SAVA: Scalable Learning-Agnostic Data Valuation
Samuel Kessler, Tam Le, Vu Nguyen
TL;DR
This work addresses the challenge of valuing data for training large models when training sets contain noisy artifacts by casting data valuation as a transport-based discrepancy between a noisy training distribution $\mu_t$ and a clean validation distribution $\mu_v$. It introduces SAVA, a scalable variant of LAVA that performs multiple small OT computations on data batches within a hierarchical OT framework, reducing memory usage from $O(N^2)$ to batch-scale costs while preserving valuation quality. The authors provide refined theoretical results for entropic regularization in OT gradients and demonstrate that SAVA scales to millions of data points with competitive performance on corruption-detection and data-pruning tasks, notably on CIFAR-10 with various corruptions and the large Clothing1M dataset. The approach enables practical OT-based data valuation for real-world large-scale datasets, offering efficiency gains and robust data selection without model-specific dependencies. Overall, SAVA advances data valuation by delivering scalable, model-agnostic data pruning that preserves valuation fidelity on massive web-scraped datasets.
Abstract
Selecting data for training machine learning models is crucial since large, web-scraped, real datasets contain noisy artifacts that affect the quality and relevance of individual data points.
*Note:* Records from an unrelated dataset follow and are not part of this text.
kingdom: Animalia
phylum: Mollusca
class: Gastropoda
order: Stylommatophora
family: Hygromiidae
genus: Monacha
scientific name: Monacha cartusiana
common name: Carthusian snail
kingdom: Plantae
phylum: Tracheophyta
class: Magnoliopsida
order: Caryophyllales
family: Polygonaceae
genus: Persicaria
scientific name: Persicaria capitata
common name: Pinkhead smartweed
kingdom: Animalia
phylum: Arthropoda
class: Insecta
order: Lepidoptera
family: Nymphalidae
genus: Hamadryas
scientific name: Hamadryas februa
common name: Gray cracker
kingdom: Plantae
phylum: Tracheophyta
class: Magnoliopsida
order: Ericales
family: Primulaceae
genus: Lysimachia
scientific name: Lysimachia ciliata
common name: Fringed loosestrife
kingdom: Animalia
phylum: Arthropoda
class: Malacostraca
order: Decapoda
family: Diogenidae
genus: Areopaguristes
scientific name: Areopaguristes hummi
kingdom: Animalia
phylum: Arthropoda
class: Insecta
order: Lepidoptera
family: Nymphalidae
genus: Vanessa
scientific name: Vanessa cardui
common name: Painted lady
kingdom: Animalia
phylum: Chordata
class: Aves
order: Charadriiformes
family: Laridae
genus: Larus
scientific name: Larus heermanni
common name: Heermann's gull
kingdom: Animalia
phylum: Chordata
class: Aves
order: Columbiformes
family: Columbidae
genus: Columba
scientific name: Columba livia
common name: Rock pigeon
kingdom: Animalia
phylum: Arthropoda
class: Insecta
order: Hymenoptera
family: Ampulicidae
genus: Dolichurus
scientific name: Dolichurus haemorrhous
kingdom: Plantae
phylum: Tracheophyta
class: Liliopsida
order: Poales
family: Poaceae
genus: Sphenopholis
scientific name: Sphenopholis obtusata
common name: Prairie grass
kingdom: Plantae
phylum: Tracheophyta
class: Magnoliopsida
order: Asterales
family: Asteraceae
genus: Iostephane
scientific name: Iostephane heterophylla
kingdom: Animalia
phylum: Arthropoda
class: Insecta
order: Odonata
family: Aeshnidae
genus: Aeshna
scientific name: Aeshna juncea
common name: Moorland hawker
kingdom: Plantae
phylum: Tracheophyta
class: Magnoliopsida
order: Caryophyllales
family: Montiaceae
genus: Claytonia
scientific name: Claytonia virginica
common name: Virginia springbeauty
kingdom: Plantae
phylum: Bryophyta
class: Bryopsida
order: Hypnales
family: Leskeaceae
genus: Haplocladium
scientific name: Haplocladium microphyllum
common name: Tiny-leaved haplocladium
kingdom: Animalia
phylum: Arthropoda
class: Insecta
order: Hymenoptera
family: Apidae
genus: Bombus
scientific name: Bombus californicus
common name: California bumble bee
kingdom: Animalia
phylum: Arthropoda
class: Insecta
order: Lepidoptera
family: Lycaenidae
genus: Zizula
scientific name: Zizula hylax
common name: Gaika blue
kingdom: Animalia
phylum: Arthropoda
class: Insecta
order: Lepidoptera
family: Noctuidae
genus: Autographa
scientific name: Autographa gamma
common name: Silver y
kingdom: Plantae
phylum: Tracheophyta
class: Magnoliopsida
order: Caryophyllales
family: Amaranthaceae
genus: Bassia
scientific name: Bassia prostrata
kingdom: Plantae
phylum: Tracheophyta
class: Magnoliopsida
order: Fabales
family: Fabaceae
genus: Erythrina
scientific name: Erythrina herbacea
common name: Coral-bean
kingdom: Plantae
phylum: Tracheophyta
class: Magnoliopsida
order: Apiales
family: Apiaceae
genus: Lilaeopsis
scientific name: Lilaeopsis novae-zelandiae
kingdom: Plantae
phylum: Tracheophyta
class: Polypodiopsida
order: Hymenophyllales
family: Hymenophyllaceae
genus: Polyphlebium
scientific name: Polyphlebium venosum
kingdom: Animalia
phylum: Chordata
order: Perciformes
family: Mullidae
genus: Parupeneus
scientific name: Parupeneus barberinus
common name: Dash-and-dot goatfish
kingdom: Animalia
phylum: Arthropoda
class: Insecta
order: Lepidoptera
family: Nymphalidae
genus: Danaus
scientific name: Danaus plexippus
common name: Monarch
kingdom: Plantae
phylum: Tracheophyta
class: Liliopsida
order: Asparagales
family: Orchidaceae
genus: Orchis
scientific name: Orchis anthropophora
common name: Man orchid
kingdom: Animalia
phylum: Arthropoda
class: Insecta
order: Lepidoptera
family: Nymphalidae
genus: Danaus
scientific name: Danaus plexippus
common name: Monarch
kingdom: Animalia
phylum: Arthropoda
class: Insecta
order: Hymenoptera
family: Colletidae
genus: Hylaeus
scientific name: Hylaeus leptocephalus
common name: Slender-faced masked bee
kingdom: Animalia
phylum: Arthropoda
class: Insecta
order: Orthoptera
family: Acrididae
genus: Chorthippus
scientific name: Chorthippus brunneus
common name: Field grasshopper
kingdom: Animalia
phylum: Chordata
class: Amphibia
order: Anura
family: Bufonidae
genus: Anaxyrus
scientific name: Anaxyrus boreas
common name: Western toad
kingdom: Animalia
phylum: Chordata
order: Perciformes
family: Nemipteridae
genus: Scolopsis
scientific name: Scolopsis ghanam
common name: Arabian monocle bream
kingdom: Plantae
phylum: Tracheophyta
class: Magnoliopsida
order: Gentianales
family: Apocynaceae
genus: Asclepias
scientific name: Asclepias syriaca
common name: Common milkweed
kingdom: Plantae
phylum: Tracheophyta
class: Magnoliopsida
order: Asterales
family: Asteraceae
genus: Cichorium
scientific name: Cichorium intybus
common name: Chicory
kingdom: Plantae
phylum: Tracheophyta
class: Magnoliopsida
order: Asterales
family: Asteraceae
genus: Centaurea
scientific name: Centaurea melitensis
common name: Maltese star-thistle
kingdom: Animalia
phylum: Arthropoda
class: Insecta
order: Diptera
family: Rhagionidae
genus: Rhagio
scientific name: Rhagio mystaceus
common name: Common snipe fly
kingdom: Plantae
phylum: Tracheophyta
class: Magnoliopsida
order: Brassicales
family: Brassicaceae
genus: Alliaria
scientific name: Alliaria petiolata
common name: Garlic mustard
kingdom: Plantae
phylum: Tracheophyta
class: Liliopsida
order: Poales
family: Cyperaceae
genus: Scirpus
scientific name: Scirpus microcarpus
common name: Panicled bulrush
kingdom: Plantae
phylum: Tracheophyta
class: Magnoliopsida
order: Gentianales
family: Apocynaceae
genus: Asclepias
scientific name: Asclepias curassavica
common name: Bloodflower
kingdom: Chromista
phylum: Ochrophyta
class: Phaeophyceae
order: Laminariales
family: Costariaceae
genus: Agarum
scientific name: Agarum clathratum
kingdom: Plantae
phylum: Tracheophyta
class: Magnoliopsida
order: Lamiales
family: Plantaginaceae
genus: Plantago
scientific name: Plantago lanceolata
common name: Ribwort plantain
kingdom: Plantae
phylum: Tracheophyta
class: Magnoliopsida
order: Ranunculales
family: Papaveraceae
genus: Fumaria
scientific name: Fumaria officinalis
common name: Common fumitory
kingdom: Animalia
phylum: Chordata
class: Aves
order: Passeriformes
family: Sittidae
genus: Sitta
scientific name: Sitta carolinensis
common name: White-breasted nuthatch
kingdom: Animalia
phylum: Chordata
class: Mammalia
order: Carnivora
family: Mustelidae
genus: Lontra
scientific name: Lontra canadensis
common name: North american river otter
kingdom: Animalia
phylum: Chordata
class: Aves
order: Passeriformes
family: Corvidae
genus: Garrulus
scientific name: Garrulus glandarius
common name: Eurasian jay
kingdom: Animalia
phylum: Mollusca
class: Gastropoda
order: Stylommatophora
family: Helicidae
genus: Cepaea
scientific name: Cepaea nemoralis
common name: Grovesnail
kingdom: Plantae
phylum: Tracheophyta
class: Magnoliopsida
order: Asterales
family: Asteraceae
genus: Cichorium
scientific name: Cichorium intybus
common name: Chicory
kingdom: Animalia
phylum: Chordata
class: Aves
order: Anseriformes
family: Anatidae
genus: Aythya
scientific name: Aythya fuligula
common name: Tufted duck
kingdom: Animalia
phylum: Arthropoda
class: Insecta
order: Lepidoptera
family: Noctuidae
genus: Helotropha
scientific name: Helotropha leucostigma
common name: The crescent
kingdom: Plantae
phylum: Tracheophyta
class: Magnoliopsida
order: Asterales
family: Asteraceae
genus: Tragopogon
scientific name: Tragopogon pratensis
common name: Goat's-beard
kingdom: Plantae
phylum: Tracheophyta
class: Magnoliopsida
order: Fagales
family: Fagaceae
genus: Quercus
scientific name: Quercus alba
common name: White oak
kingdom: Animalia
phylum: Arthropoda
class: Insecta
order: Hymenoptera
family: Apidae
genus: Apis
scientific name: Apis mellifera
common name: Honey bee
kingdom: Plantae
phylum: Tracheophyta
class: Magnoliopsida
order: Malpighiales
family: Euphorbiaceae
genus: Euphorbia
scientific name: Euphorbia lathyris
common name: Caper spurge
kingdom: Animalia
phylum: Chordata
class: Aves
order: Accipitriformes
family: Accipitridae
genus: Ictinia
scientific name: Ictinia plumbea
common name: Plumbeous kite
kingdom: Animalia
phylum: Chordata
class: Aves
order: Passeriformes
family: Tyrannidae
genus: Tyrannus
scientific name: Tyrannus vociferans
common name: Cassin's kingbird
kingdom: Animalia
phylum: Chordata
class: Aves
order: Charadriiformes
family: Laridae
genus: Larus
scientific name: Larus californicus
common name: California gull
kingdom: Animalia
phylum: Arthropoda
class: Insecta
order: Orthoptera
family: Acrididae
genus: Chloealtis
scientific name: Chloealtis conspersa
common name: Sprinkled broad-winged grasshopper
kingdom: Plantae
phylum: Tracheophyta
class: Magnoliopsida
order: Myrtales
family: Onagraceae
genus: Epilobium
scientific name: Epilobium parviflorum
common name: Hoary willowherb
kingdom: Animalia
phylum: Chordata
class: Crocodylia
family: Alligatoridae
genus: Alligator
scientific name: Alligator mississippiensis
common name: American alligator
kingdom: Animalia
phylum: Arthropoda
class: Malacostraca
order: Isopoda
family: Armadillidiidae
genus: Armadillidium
These noisy artifacts will impact model performance. We formulate this problem as a data valuation task, assigning a value to data points in the training set according to how similar or dissimilar they are to a clean and curated validation set. Recently, LAVA demonstrated the use of optimal transport (OT) between a large noisy training dataset and a clean validation set, to value training data efficiently, without the dependency on model performance. However, the LAVA algorithm requires the entire dataset as an input, this limits its application to larger datasets. Inspired by the scalability of stochastic (gradient) approaches which carry out computations on batches of data points instead of the entire dataset, we analogously propose SAVA, a scalable variant of LAVA with its computation on batches of data points. Intuitively, SAVA follows the same scheme as LAVA which leverages the hierarchically defined OT for data valuation. However, while LAVA processes the whole dataset, SAVA divides the dataset into batches of data points, and carries out the OT problem computation on those batches. Moreover, our theoretical derivations on the trade-off of using entropic regularization for OT problems include refinements of prior work. We perform extensive experiments, to demonstrate that SAVA can scale to large datasets with millions of data points and does not trade off data valuation performance.